::: Fragmento del documento :::

El trabajo agrícola en paises centroamericanos tiene esa mezcla de orgullo y desgaste. Don Juan lleva décadas cultivando, sembrando y cosechando bajo el sol que no perdona. Su cuerpo parece endurecido por la tierra, y sus pasos firmes son el eco de toda una vida dedicada al campo. No lo he visto detenerse a conversar ni a quejarse: solo avanza, como si cada día fuera igual al anterior.
Hay quienes sonríen como reflejo de cortesía, pero Don Juan no. Su mirada transmite distancia, tal vez un rencor acumulado, o quizá simplemente la costumbre de vivir sin adornos. A veces pienso que de niño pudo haber sufrido maltratos o que lo obligaron a trabajar desde temprano, robándole la infancia. O tal vez todo lo contrario: quizá sea feliz en su propio modo de vida y no necesita demostrarlo con sonrisas.

::: Información proporcionada :::

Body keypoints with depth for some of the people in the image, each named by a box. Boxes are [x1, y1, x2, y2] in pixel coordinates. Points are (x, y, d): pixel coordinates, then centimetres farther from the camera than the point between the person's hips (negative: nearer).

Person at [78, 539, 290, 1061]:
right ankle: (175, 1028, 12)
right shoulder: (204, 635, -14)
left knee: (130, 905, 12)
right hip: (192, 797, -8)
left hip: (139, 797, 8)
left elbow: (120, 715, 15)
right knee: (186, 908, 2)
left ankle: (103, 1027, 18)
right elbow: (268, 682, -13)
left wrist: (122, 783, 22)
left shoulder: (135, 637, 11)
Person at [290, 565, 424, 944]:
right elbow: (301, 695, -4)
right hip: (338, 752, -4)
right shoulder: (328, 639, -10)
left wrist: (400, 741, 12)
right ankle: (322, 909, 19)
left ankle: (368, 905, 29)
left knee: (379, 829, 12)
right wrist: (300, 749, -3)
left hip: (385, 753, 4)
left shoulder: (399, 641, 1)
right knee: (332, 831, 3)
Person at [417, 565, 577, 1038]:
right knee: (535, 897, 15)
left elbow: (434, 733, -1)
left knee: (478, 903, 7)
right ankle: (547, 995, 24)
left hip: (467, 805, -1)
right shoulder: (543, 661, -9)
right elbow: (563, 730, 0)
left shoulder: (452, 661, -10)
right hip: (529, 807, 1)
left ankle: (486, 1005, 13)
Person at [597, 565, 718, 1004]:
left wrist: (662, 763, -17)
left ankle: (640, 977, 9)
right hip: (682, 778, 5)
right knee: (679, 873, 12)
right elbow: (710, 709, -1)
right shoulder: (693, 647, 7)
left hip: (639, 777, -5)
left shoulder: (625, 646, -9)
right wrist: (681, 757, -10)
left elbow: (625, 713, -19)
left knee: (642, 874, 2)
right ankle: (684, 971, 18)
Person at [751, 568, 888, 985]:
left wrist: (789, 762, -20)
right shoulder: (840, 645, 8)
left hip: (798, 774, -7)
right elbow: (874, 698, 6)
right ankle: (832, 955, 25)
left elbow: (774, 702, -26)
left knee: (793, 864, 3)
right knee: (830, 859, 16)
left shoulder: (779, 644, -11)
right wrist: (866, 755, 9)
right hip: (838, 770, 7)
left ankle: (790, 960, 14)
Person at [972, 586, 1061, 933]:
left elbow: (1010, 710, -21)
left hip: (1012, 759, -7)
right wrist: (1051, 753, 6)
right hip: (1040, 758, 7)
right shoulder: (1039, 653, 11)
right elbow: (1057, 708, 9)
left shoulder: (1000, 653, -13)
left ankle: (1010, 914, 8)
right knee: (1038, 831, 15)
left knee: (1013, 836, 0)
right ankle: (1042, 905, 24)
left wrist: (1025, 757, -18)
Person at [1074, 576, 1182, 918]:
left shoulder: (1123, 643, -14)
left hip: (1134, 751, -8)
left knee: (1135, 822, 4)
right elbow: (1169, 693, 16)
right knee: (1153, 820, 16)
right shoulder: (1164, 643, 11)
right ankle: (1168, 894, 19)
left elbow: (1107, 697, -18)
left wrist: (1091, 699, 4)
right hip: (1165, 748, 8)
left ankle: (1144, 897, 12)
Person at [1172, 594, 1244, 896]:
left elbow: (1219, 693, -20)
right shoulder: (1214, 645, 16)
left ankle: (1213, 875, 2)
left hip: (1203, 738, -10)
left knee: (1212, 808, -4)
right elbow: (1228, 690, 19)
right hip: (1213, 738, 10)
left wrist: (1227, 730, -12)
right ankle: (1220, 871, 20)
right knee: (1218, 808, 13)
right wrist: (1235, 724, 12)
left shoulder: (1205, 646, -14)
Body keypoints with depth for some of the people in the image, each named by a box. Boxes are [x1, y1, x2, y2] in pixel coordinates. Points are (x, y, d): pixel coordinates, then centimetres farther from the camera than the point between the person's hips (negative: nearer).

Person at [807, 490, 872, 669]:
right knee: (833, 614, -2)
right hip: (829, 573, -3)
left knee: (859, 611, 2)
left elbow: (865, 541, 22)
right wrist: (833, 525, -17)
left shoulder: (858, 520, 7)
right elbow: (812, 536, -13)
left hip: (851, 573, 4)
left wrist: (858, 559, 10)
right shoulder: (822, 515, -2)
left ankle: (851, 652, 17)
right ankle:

:::

Tareas a realizar
a: Reproduce del texto sobre Don Juan todo lo que va desde "El trabajo agrícola" hasta "igual al anterior.".
b: Resume en dos oraciones el texto sobre Don Juan.
c: Retoma el texto sobre Don Juan a partir de su última oración.

Respuestas numeradas
a:
El trabajo agrícola en paises centroamericanos tiene esa mezcla de orgullo y desgaste. Don Juan lleva décadas cultivando, sembrando y cosechando bajo el sol que no perdona. Su cuerpo parece endurecido por la tierra, y sus pasos firmes son el eco de toda una vida dedicada al campo. No lo he visto detenerse a conversar ni a quejarse: solo avanza, como si cada día fuera igual al anterior.

b: Don Juan lleva décadas cultivando y cosechando bajo un sol implacable, con un cuerpo que parece endurecido por la tierra y pasos firmes, sin que se le vea detenerse a conversar ni a quejarse. No sonríe por cortesía y su mirada transmite distancia, lo que hace pensar tanto en una infancia dura como en la posibilidad de que sea feliz a su modo sin necesidad de demostrarlo.

c:
Mirar a Don Juan es mirarse en un espejo de preguntas. ¿Cuántas historias caben en un rostro inexpresivo? ¿Es su silencio un muro o una forma de protección? Me pregunto si realmente necesitamos sonreírle al mundo para probar que estamos en paz. Quizá el error es mío al esperar que cada persona me regale una sonrisa. Tal vez Don Juan entiende algo que yo todavía no: que la vida se vive, se trabaja y se calla, sin necesidad de adornarla para los demás.
Como pasa con otros oficios que parecen invisibles, ya escribí sobre un agricultor que vive entre la botella y el machete.
La vida en el campo salvadoreño está llena de contradicciones: esfuerzo sin descanso, orgullo silencioso y gestos que no necesitan palabras. Don Juan, con su rostro serio y su machete al hombro, es un recordatorio de que no siempre entendemos lo que otros cargan dentro. A veces el silencio habla más que una sonrisa.